La bomba fatta esplodere sotto la casa di Sigfrido Ranucci rappresenta un inquietante salto di qualità degli attacchi contro il giornalismo d’inchiesta e la libertà di informazione.
A lui, alla sua famiglia, alla redazione di Report va tutta la nostra solidarietà e vicinanza.
Siamo certi che saranno rafforzate le misure di protezione: c’è una parte delle istituzioni che protegge il giornalismo, mentre un’altra fomenta irresponsabilmente l’odio.
C’è un attacco concentrico all’autonomia dei giornalisti e il ritorno delle bombe ci riporta ad anni bui della storia italiana.
Dopo gli insulti, le accuse di faziosità, le campagne di diffamazione, le aggressioni in piazza, adesso si alza il tiro: come ai tempi di Cosa Nostra. Come ai tempi delle Brigate Rosse. Chi non china la testa viene colpito, come dimostra l’attentato subito da Sigfrido Ranucci.
Non vogliamo tornare indietro, ma per tornare in indietro occorre che qualcuno disarmi le parole. Gli uomini e le donne delle istituzioni, i politici, frenino la loro aggressività verbale nei confronti di chi fa questo lavoro. Un lavoro che può essere criticato, ma non offeso, insultato o attaccato in modo sconsiderato e violento. Così facendo succede che in piazza ti tirano le pietre in faccia, che sotto casa ti mettano una bomba. Il caso di Sigfrido Ranucci è un caso eclatante, ma ci sono tanti altri casi di giornalisti meno noti a cui vengono fatte intimidazioni e attentati e che subiscono violenze e minacce.

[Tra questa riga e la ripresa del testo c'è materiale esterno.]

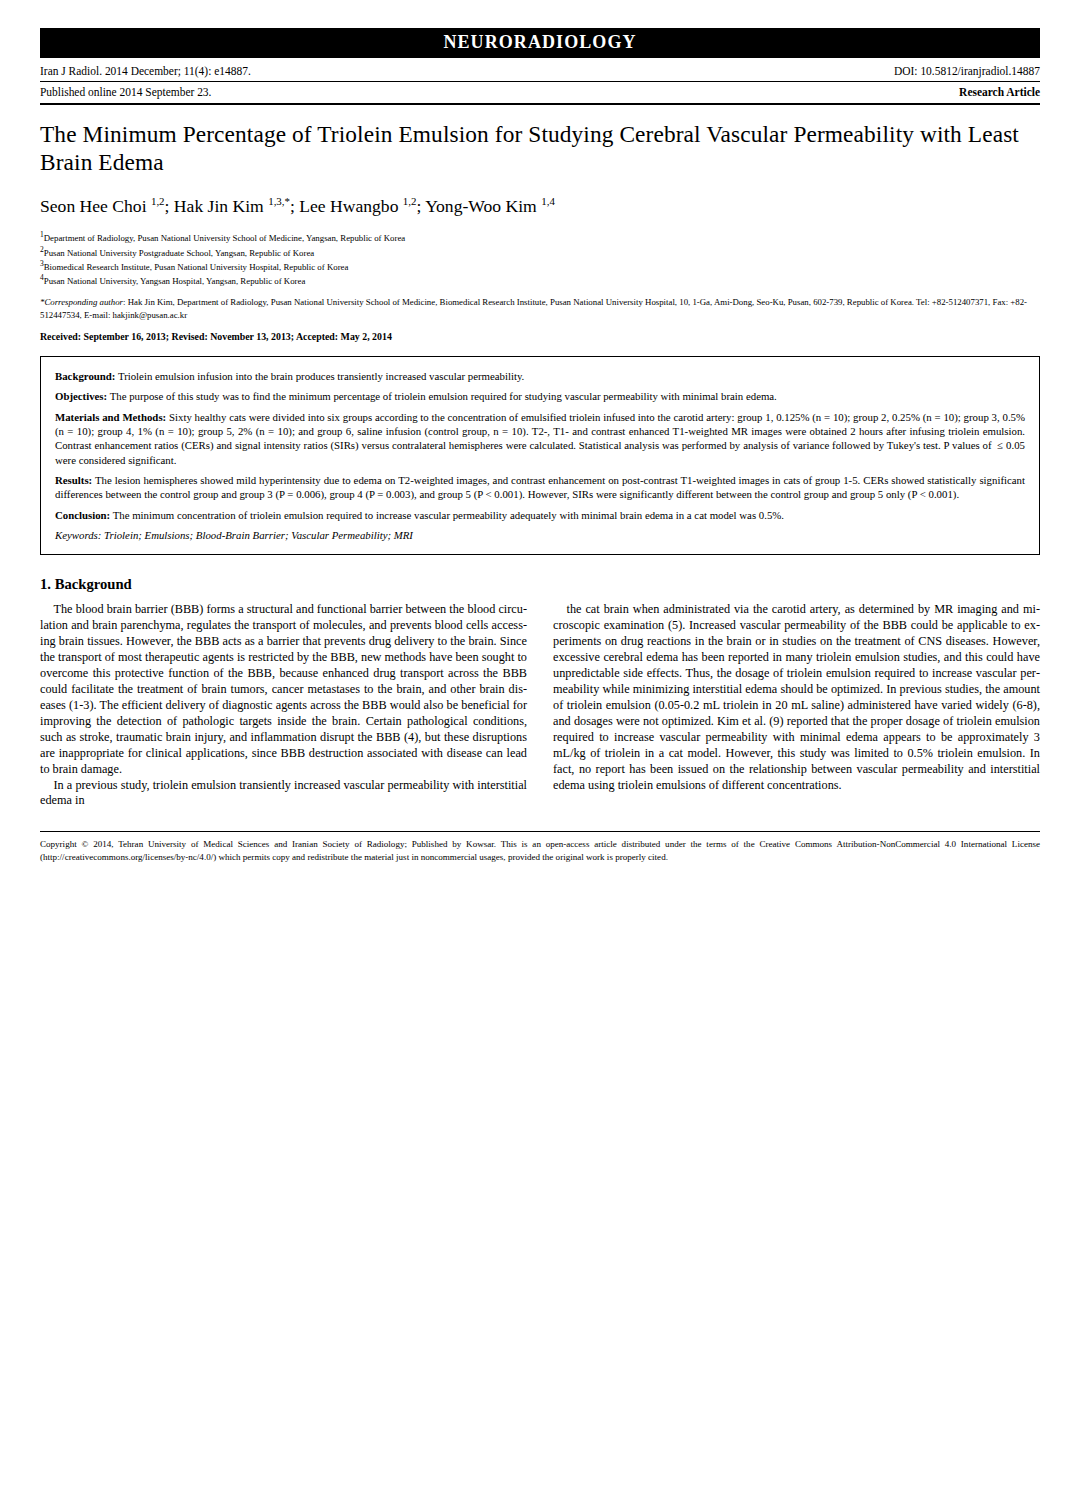NEURORADIOLOGY
Iran J Radiol. 2014 December; 11(4): e14887.
DOI: 10.5812/iranjradiol.14887
Published online 2014 September 23.
Research Article
The Minimum Percentage of Triolein Emulsion for Studying Cerebral Vascular Permeability with Least Brain Edema
Seon Hee Choi 1,2; Hak Jin Kim 1,3,*; Lee Hwangbo 1,2; Yong-Woo Kim 1,4
1Department of Radiology, Pusan National University School of Medicine, Yangsan, Republic of Korea
2Pusan National University Postgraduate School, Yangsan, Republic of Korea
3Biomedical Research Institute, Pusan National University Hospital, Republic of Korea
4Pusan National University, Yangsan Hospital, Yangsan, Republic of Korea
*Corresponding author: Hak Jin Kim, Department of Radiology, Pusan National University School of Medicine, Biomedical Research Institute, Pusan National University Hospital, 10, 1-Ga, Ami-Dong, Seo-Ku, Pusan, 602-739, Republic of Korea. Tel: +82-512407371, Fax: +82-512447534, E-mail: hakjink@pusan.ac.kr
Received: September 16, 2013; Revised: November 13, 2013; Accepted: May 2, 2014
Background: Triolein emulsion infusion into the brain produces transiently increased vascular permeability.
Objectives: The purpose of this study was to find the minimum percentage of triolein emulsion required for studying vascular permeability with minimal brain edema.
Materials and Methods: Sixty healthy cats were divided into six groups according to the concentration of emulsified triolein infused into the carotid artery: group 1, 0.125% (n = 10); group 2, 0.25% (n = 10); group 3, 0.5% (n = 10); group 4, 1% (n = 10); group 5, 2% (n = 10); and group 6, saline infusion (control group, n = 10). T2-, T1- and contrast enhanced T1-weighted MR images were obtained 2 hours after infusing triolein emulsion. Contrast enhancement ratios (CERs) and signal intensity ratios (SIRs) versus contralateral hemispheres were calculated. Statistical analysis was performed by analysis of variance followed by Tukey's test. P values of ≤ 0.05 were considered significant.
Results: The lesion hemispheres showed mild hyperintensity due to edema on T2-weighted images, and contrast enhancement on post-contrast T1-weighted images in cats of group 1-5. CERs showed statistically significant differences between the control group and group 3 (P = 0.006), group 4 (P = 0.003), and group 5 (P < 0.001). However, SIRs were significantly different between the control group and group 5 only (P < 0.001).
Conclusion: The minimum concentration of triolein emulsion required to increase vascular permeability adequately with minimal brain edema in a cat model was 0.5%.
Keywords: Triolein; Emulsions; Blood-Brain Barrier; Vascular Permeability; MRI
1. Background
The blood brain barrier (BBB) forms a structural and functional barrier between the blood circulation and brain parenchyma, regulates the transport of molecules, and prevents blood cells accessing brain tissues. However, the BBB acts as a barrier that prevents drug delivery to the brain. Since the transport of most therapeutic agents is restricted by the BBB, new methods have been sought to overcome this protective function of the BBB, because enhanced drug transport across the BBB could facilitate the treatment of brain tumors, cancer metastases to the brain, and other brain diseases (1-3). The efficient delivery of diagnostic agents across the BBB would also be beneficial for improving the detection of pathologic targets inside the brain. Certain pathological conditions, such as stroke, traumatic brain injury, and inflammation disrupt the BBB (4), but these disruptions are inappropriate for clinical applications, since BBB destruction associated with disease can lead to brain damage.
In a previous study, triolein emulsion transiently increased vascular permeability with interstitial edema in
the cat brain when administrated via the carotid artery, as determined by MR imaging and microscopic examination (5). Increased vascular permeability of the BBB could be applicable to experiments on drug reactions in the brain or in studies on the treatment of CNS diseases. However, excessive cerebral edema has been reported in many triolein emulsion studies, and this could have unpredictable side effects. Thus, the dosage of triolein emulsion required to increase vascular permeability while minimizing interstitial edema should be optimized. In previous studies, the amount of triolein emulsion (0.05-0.2 mL triolein in 20 mL saline) administered have varied widely (6-8), and dosages were not optimized. Kim et al. (9) reported that the proper dosage of triolein emulsion required to increase vascular permeability with minimal edema appears to be approximately 3 mL/kg of triolein in a cat model. However, this study was limited to 0.5% triolein emulsion. In fact, no report has been issued on the relationship between vascular permeability and interstitial edema using triolein emulsions of different concentrations.
Copyright © 2014, Tehran University of Medical Sciences and Iranian Society of Radiology; Published by Kowsar. This is an open-access article distributed under the terms of the Creative Commons Attribution-NonCommercial 4.0 International License (http://creativecommons.org/licenses/by-nc/4.0/) which permits copy and redistribute the material just in noncommercial usages, provided the original work is properly cited.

È ora di dire basta. Serve un clima culturale diverso, un clima civico diverso, per proteggere chi fa questa professione.
Il Consiglio nazionale dell’Ordine intraprenderà ogni azione per denunciare minacce, violenze e intimidazioni e per contrastare questo clima di caccia al giornalismo che rischia di riportarci agli anni più bui della Repubblica. Difendere il giornalismo significa difendere la democrazia.